Media company faces legal action by staff
By Jane Dyer | 4th June 2020
Journalists at Reach plc, parent company of The Citizen and Gloucestershire Echo newspapers and associated website gloucestershirelive.co.uk, are considering legal action against the company's decision during the pandemic crisis to enforce pay cuts, it was reported in The Guardian.
National and regional newspaper staff are said to be angry that their wages were slashed by 10 per cent at the start of April 'without consultation or consent' and without comparable reduction in productivity expectations.
When COVID-19 hit, the company took the decision to put staff on furlough and cut wages.
Three journalists at gloucestershirelive.co.uk were placed on paid leave.
Chief executive of Reach plc Jim Mullen, who joined the company in 2019, said at the time that the changes were 'proactive measures' to protect jobs in the long-term. But they came just days after bonuses for shareholders had been announced.
The National Union of Journalists has told journalists it is looking for support for a collective grievance case uniting the company's national titles with more than 100 regional outlets.
Reach withheld final shareholders' dividend payments and deferred payments to pension funds as a further move to plan for the future. But, despite this, the NUJ criticised the company for holding a strong cash reserve of £33million while thousands of staff had been told to make financial and personal sacrifices.
Union officials said: "Our advice is that, on the face of it, the company is clearly in breach of contract and has opened itself up to an unlawful deduction of wages claim by cutting our pay without our consent.
"Our members have suggested various ways that the company could recompense us for the money that we have lost. But if we can't reach agreement then ultimately the grievance will allow us to consider taking legal action on behalf of those covered by it."

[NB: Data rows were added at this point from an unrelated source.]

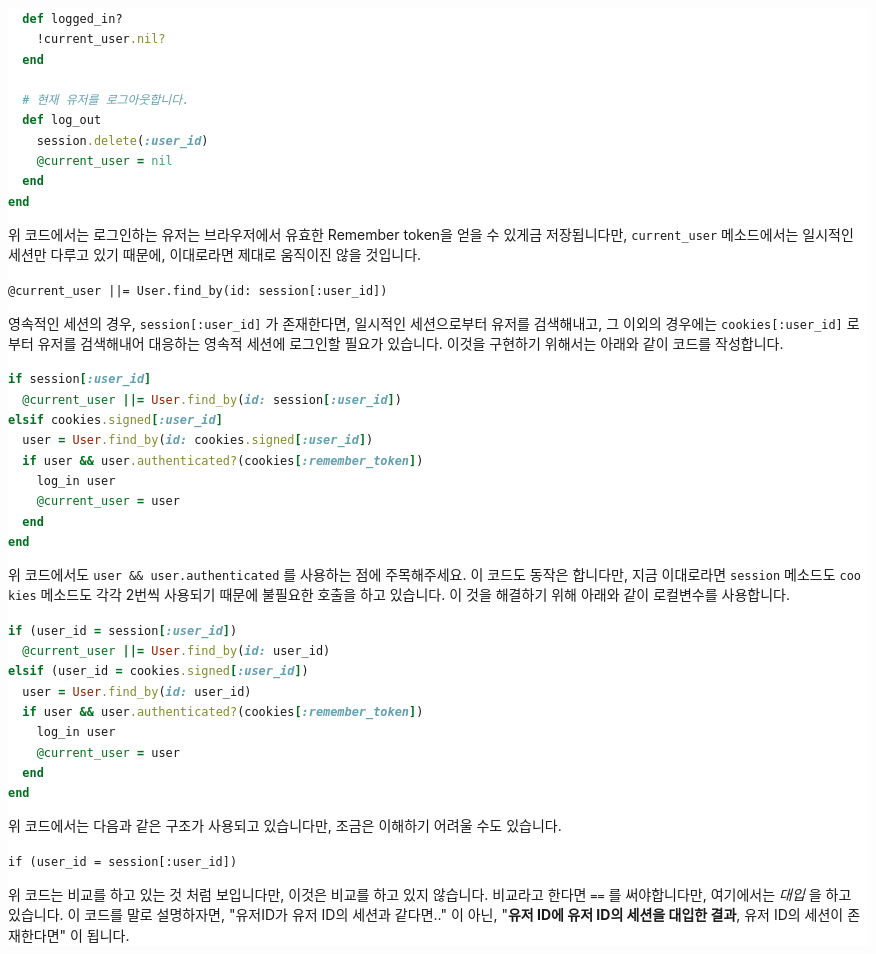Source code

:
 ```ruby
  def logged_in?
    !current_user.nil?
  end

  # 현재 유저를 로그아웃합니다.
  def log_out
    session.delete(:user_id)
    @current_user = nil
  end
end
```

위 코드에서는 로그인하는 유저는 브라우저에서 유효한 Remember token을 얻을 수 있게금 저장됩니다만, `current_user` 메소드에서는 일시적인 세션만 다루고 있기 때문에, 이대로라면 제대로 움직이진 않을 것입니다.

```
@current_user ||= User.find_by(id: session[:user_id])
```

영속적인 세션의 경우, `session[:user_id]` 가 존재한다면, 일시적인 세션으로부터 유저를 검색해내고, 그 이외의 경우에는 `cookies[:user_id]` 로부터 유저를 검색해내어 대응하는 영속적 세션에 로그인할 필요가 있습니다. 이것을 구현하기 위해서는 아래와 같이 코드를 작성합니다.

```ruby
if session[:user_id]
  @current_user ||= User.find_by(id: session[:user_id])
elsif cookies.signed[:user_id]
  user = User.find_by(id: cookies.signed[:user_id])
  if user && user.authenticated?(cookies[:remember_token])
    log_in user
    @current_user = user
  end
end
```

위 코드에서도  `user && user.authenticated` 를 사용하는 점에 주목해주세요. 이 코드도 동작은 합니다만, 지금 이대로라면 `session` 메소드도 `cookies` 메소드도 각각 2번씩 사용되기 때문에 불필요한 호출을 하고 있습니다. 이 것을 해결하기 위해 아래와 같이 로컬변수를 사용합니다.

```ruby
if (user_id = session[:user_id])
  @current_user ||= User.find_by(id: user_id)
elsif (user_id = cookies.signed[:user_id])
  user = User.find_by(id: user_id)
  if user && user.authenticated?(cookies[:remember_token])
    log_in user
    @current_user = user
  end
end
```

위 코드에서는 다음과 같은 구조가 사용되고 있습니다만, 조금은 이해하기 어려울 수도 있습니다.

`if (user_id = session[:user_id])`

위 코드는 비교를 하고 있는 것 처럼 보입니다만, 이것은 비교를 하고 있지 않습니다. 비교라고 한다면 `==` 를 써야합니다만, 여기에서는 *대입* 을 하고 있습니다. 이 코드를 말로 설명하자면, "유저ID가 유저 ID의 세션과 같다면.." 이 아닌, "**유저 ID에 유저 ID의 세션을 대입한 결과**, 유저 ID의 세션이 존재한다면" 이 됩니다.
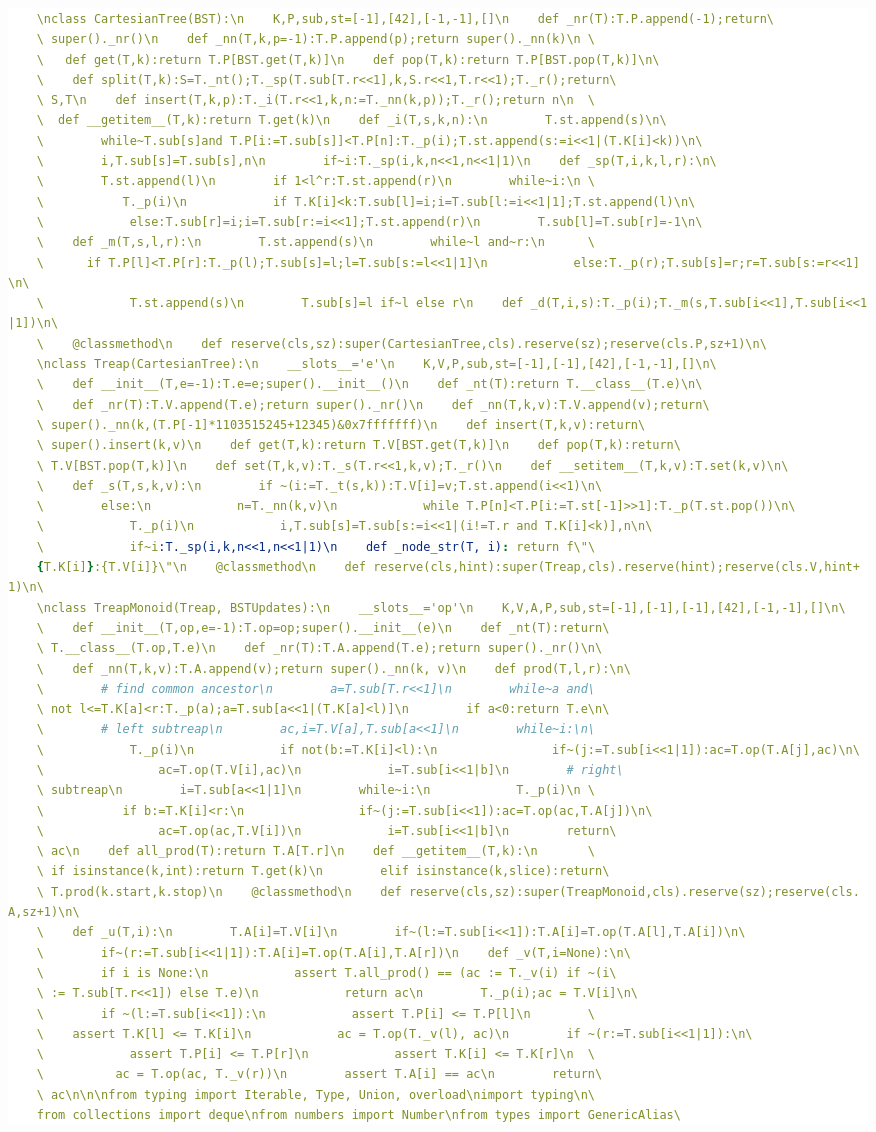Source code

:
 ```yaml
    \nclass CartesianTree(BST):\n    K,P,sub,st=[-1],[42],[-1,-1],[]\n    def _nr(T):T.P.append(-1);return\
    \ super()._nr()\n    def _nn(T,k,p=-1):T.P.append(p);return super()._nn(k)\n \
    \   def get(T,k):return T.P[BST.get(T,k)]\n    def pop(T,k):return T.P[BST.pop(T,k)]\n\
    \    def split(T,k):S=T._nt();T._sp(T.sub[T.r<<1],k,S.r<<1,T.r<<1);T._r();return\
    \ S,T\n    def insert(T,k,p):T._i(T.r<<1,k,n:=T._nn(k,p));T._r();return n\n  \
    \  def __getitem__(T,k):return T.get(k)\n    def _i(T,s,k,n):\n        T.st.append(s)\n\
    \        while~T.sub[s]and T.P[i:=T.sub[s]]<T.P[n]:T._p(i);T.st.append(s:=i<<1|(T.K[i]<k))\n\
    \        i,T.sub[s]=T.sub[s],n\n        if~i:T._sp(i,k,n<<1,n<<1|1)\n    def _sp(T,i,k,l,r):\n\
    \        T.st.append(l)\n        if 1<l^r:T.st.append(r)\n        while~i:\n \
    \           T._p(i)\n            if T.K[i]<k:T.sub[l]=i;i=T.sub[l:=i<<1|1];T.st.append(l)\n\
    \            else:T.sub[r]=i;i=T.sub[r:=i<<1];T.st.append(r)\n        T.sub[l]=T.sub[r]=-1\n\
    \    def _m(T,s,l,r):\n        T.st.append(s)\n        while~l and~r:\n      \
    \      if T.P[l]<T.P[r]:T._p(l);T.sub[s]=l;l=T.sub[s:=l<<1|1]\n            else:T._p(r);T.sub[s]=r;r=T.sub[s:=r<<1]\n\
    \            T.st.append(s)\n        T.sub[s]=l if~l else r\n    def _d(T,i,s):T._p(i);T._m(s,T.sub[i<<1],T.sub[i<<1|1])\n\
    \    @classmethod\n    def reserve(cls,sz):super(CartesianTree,cls).reserve(sz);reserve(cls.P,sz+1)\n\
    \nclass Treap(CartesianTree):\n    __slots__='e'\n    K,V,P,sub,st=[-1],[-1],[42],[-1,-1],[]\n\
    \    def __init__(T,e=-1):T.e=e;super().__init__()\n    def _nt(T):return T.__class__(T.e)\n\
    \    def _nr(T):T.V.append(T.e);return super()._nr()\n    def _nn(T,k,v):T.V.append(v);return\
    \ super()._nn(k,(T.P[-1]*1103515245+12345)&0x7fffffff)\n    def insert(T,k,v):return\
    \ super().insert(k,v)\n    def get(T,k):return T.V[BST.get(T,k)]\n    def pop(T,k):return\
    \ T.V[BST.pop(T,k)]\n    def set(T,k,v):T._s(T.r<<1,k,v);T._r()\n    def __setitem__(T,k,v):T.set(k,v)\n\
    \    def _s(T,s,k,v):\n        if ~(i:=T._t(s,k)):T.V[i]=v;T.st.append(i<<1)\n\
    \        else:\n            n=T._nn(k,v)\n            while T.P[n]<T.P[i:=T.st[-1]>>1]:T._p(T.st.pop())\n\
    \            T._p(i)\n            i,T.sub[s]=T.sub[s:=i<<1|(i!=T.r and T.K[i]<k)],n\n\
    \            if~i:T._sp(i,k,n<<1,n<<1|1)\n    def _node_str(T, i): return f\"\
    {T.K[i]}:{T.V[i]}\"\n    @classmethod\n    def reserve(cls,hint):super(Treap,cls).reserve(hint);reserve(cls.V,hint+1)\n\
    \nclass TreapMonoid(Treap, BSTUpdates):\n    __slots__='op'\n    K,V,A,P,sub,st=[-1],[-1],[-1],[42],[-1,-1],[]\n\
    \    def __init__(T,op,e=-1):T.op=op;super().__init__(e)\n    def _nt(T):return\
    \ T.__class__(T.op,T.e)\n    def _nr(T):T.A.append(T.e);return super()._nr()\n\
    \    def _nn(T,k,v):T.A.append(v);return super()._nn(k, v)\n    def prod(T,l,r):\n\
    \        # find common ancestor\n        a=T.sub[T.r<<1]\n        while~a and\
    \ not l<=T.K[a]<r:T._p(a);a=T.sub[a<<1|(T.K[a]<l)]\n        if a<0:return T.e\n\
    \        # left subtreap\n        ac,i=T.V[a],T.sub[a<<1]\n        while~i:\n\
    \            T._p(i)\n            if not(b:=T.K[i]<l):\n                if~(j:=T.sub[i<<1|1]):ac=T.op(T.A[j],ac)\n\
    \                ac=T.op(T.V[i],ac)\n            i=T.sub[i<<1|b]\n        # right\
    \ subtreap\n        i=T.sub[a<<1|1]\n        while~i:\n            T._p(i)\n \
    \           if b:=T.K[i]<r:\n                if~(j:=T.sub[i<<1]):ac=T.op(ac,T.A[j])\n\
    \                ac=T.op(ac,T.V[i])\n            i=T.sub[i<<1|b]\n        return\
    \ ac\n    def all_prod(T):return T.A[T.r]\n    def __getitem__(T,k):\n       \
    \ if isinstance(k,int):return T.get(k)\n        elif isinstance(k,slice):return\
    \ T.prod(k.start,k.stop)\n    @classmethod\n    def reserve(cls,sz):super(TreapMonoid,cls).reserve(sz);reserve(cls.A,sz+1)\n\
    \    def _u(T,i):\n        T.A[i]=T.V[i]\n        if~(l:=T.sub[i<<1]):T.A[i]=T.op(T.A[l],T.A[i])\n\
    \        if~(r:=T.sub[i<<1|1]):T.A[i]=T.op(T.A[i],T.A[r])\n    def _v(T,i=None):\n\
    \        if i is None:\n            assert T.all_prod() == (ac := T._v(i) if ~(i\
    \ := T.sub[T.r<<1]) else T.e)\n            return ac\n        T._p(i);ac = T.V[i]\n\
    \        if ~(l:=T.sub[i<<1]):\n            assert T.P[i] <= T.P[l]\n        \
    \    assert T.K[l] <= T.K[i]\n            ac = T.op(T._v(l), ac)\n        if ~(r:=T.sub[i<<1|1]):\n\
    \            assert T.P[i] <= T.P[r]\n            assert T.K[i] <= T.K[r]\n  \
    \          ac = T.op(ac, T._v(r))\n        assert T.A[i] == ac\n        return\
    \ ac\n\n\nfrom typing import Iterable, Type, Union, overload\nimport typing\n\
    from collections import deque\nfrom numbers import Number\nfrom types import GenericAlias\
```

A Reach spokesperson told The Guardian: "Following sector-wide declines in circulation and advertising resulting from the COVID-19 crisis, we have regrettably had to take proactive measures at all levels on pay reduction and to suspend annual bonuses for 2020 to protect jobs and to protect the Reach business for the long term.
April Group revenues were down 30.5 per cent and there continues to be uncertainty around the severity and length of the crisis."
Punchline is not clear at this moment whether any journalists at The Citizen, Gloucestershire Echo and GloucestershireLive will be joining the action.